■ Work to complete ■
Copy the listing below word for word, leaving out the pictures.

(Collected data)
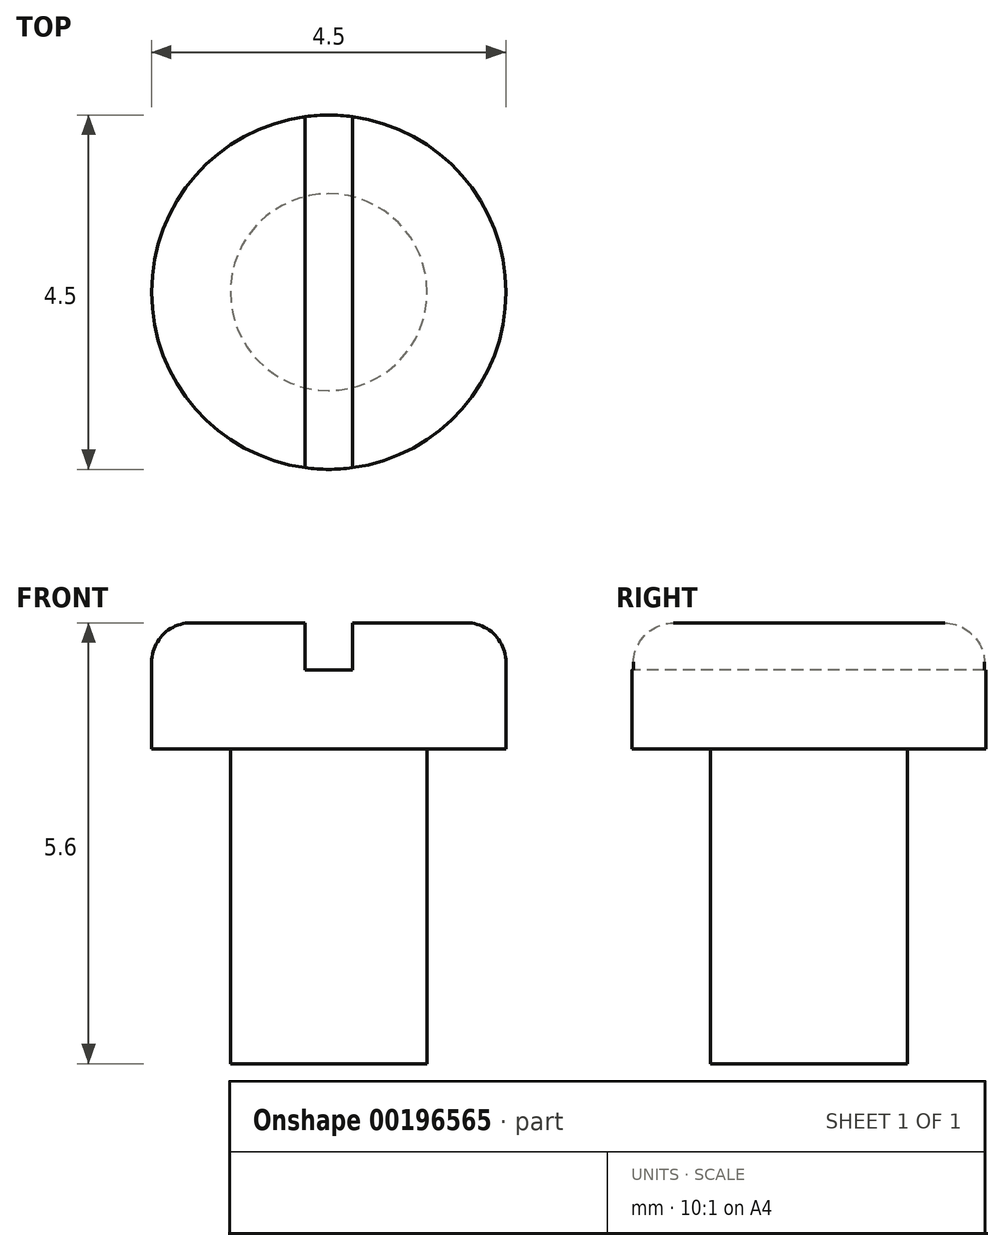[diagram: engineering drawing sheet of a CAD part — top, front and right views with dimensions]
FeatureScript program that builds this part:
annotation { "Feature Type Name" : "Feature", "Feature Type Description" : "" }
export const myFeature = defineFeature(function(context is Context, id is Id, definition is map)
    precondition{}
    {
        {
            var Q0;
            Q0=qCreatedBy(makeId("Front.planeOp"),FACE);
            var sketch = newSketch(context, id + "F0", { "sketchPlane" : qUnion([Q0])});
            skLineSegment(sketch, "E0", {"start": v(0, 1.6) * mm, "end": v(1.75, 1.6) * mm});
            skLineSegment(sketch, "E1", {"start": v(2.25, 1.1) * mm, "end": v(2.25, 0) * mm});
            skLineSegment(sketch, "E2", {"start": v(2.25, 0) * mm, "end": v(1.25, 0) * mm});
            skLineSegment(sketch, "E3", {"start": v(1.25, 0) * mm, "end": v(1.25, -4) * mm});
            skLineSegment(sketch, "E4", {"start": v(1.25, -4) * mm, "end": v(0, -4) * mm});
            skLineSegment(sketch, "E5", {"start": v(0, -4) * mm, "end": v(0, 1.6) * mm});
            skLineSegment(sketch, "E6", {"start": v(0, 0) * mm, "end": v(0, 3.3) * mm, "construction": true});
            skPoint(sketch, "E7.visualSharp", {"position": v(2.25, 1.6) * mm});
            skArc(sketch, "E7.filletArc", {"start": v(2.25, 1.1) * mm, "mid": v(2.1, 1.45) * mm, "end": v(1.75, 1.6) * mm});
            skSolve(sketch);
        }
        {
            var Q0;
            Q0 = qSketchRegion(id + "F0", true);
            var Q1;
            Q1=sQuery(id+"F0.wireOp",EDGE,"E6");
            revolve(context, id + "F1", {"entities" : qUnion([Q0]), "axis" : qUnion([Q1]), "revolveType" : RevolveType.FULL});
        }
        {
            var Q0;
            Q0=qCreatedBy(makeId("Front.planeOp"),FACE);
            var sketch = newSketch(context, id + "F2", { "sketchPlane" : qUnion([Q0])});
            skLineSegment(sketch, "E8.bottom", {"start": v(0.3, 1) * mm, "end": v(-0.3, 1) * mm});
            skLineSegment(sketch, "E8.top", {"start": v(0.3, 1.6) * mm, "end": v(-0.3, 1.6) * mm});
            skLineSegment(sketch, "E8.left", {"start": v(0.3, 1) * mm, "end": v(0.3, 1.6) * mm});
            skLineSegment(sketch, "E8.right", {"start": v(-0.3, 1) * mm, "end": v(-0.3, 1.6) * mm});
            skPoint(sketch, "E8.middle", {"position": v(0, 1.3) * mm});
            skSolve(sketch);
        }
        {
            var Q0;
            Q0 = qSketchRegion(id + "F2", true);
            extrude(context, id + "F3", {"entities" : qUnion([Q0]), "operationType" : NewBodyOperationType.REMOVE, "endBound" : BoundingType.THROUGH_ALL, "oppositeDirection" : true, "depth" : 25 * mm, "hasSecondDirection" : true, "secondDirectionBound" : SecondDirectionBoundingType.THROUGH_ALL, "secondDirectionOppositeDirection" : false, "secondDirectionDepth" : 25 * mm});
        }
    });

■ Reply to the exercise ■
[diagram: engineering drawing sheet of a CAD part — top, front and right views with dimensions]
FeatureScript program that builds this part:
annotation { "Feature Type Name" : "Feature", "Feature Type Description" : "" }
export const myFeature = defineFeature(function(context is Context, id is Id, definition is map)
    precondition{}
    {
        {
            var Q0;
            Q0=qCreatedBy(makeId("Front.planeOp"),FACE);
            var sketch = newSketch(context, id + "F0", { "sketchPlane" : qUnion([Q0])});
            skLineSegment(sketch, "E0", {"start": v(0, 1.6) * mm, "end": v(1.75, 1.6) * mm});
            skLineSegment(sketch, "E1", {"start": v(2.25, 1.1) * mm, "end": v(2.25, 0) * mm});
            skLineSegment(sketch, "E2", {"start": v(2.25, 0) * mm, "end": v(1.25, 0) * mm});
            skLineSegment(sketch, "E3", {"start": v(1.25, 0) * mm, "end": v(1.25, -4) * mm});
            skLineSegment(sketch, "E4", {"start": v(1.25, -4) * mm, "end": v(0, -4) * mm});
            skLineSegment(sketch, "E5", {"start": v(0, -4) * mm, "end": v(0, 1.6) * mm});
            skLineSegment(sketch, "E6", {"start": v(0, 0) * mm, "end": v(0, 3.3) * mm, "construction": true});
            skPoint(sketch, "E7.visualSharp", {"position": v(2.25, 1.6) * mm});
            skArc(sketch, "E7.filletArc", {"start": v(2.25, 1.1) * mm, "mid": v(2.1, 1.45) * mm, "end": v(1.75, 1.6) * mm});
            skSolve(sketch);
        }
        {
            var Q0;
            Q0 = qSketchRegion(id + "F0", true);
            var Q1;
            Q1=sQuery(id+"F0.wireOp",EDGE,"E6");
            revolve(context, id + "F1", {"entities" : qUnion([Q0]), "axis" : qUnion([Q1]), "revolveType" : RevolveType.FULL});
        }
        {
            var Q0;
            Q0=qCreatedBy(makeId("Front.planeOp"),FACE);
            var sketch = newSketch(context, id + "F2", { "sketchPlane" : qUnion([Q0])});
            skLineSegment(sketch, "E8.bottom", {"start": v(0.3, 1) * mm, "end": v(-0.3, 1) * mm});
            skLineSegment(sketch, "E8.top", {"start": v(0.3, 1.6) * mm, "end": v(-0.3, 1.6) * mm});
            skLineSegment(sketch, "E8.left", {"start": v(0.3, 1) * mm, "end": v(0.3, 1.6) * mm});
            skLineSegment(sketch, "E8.right", {"start": v(-0.3, 1) * mm, "end": v(-0.3, 1.6) * mm});
            skPoint(sketch, "E8.middle", {"position": v(0, 1.3) * mm});
            skSolve(sketch);
        }
        {
            var Q0;
            Q0 = qSketchRegion(id + "F2", true);
            extrude(context, id + "F3", {"entities" : qUnion([Q0]), "operationType" : NewBodyOperationType.REMOVE, "endBound" : BoundingType.THROUGH_ALL, "oppositeDirection" : true, "depth" : 25 * mm, "hasSecondDirection" : true, "secondDirectionBound" : SecondDirectionBoundingType.THROUGH_ALL, "secondDirectionOppositeDirection" : false, "secondDirectionDepth" : 25 * mm});
        }
    });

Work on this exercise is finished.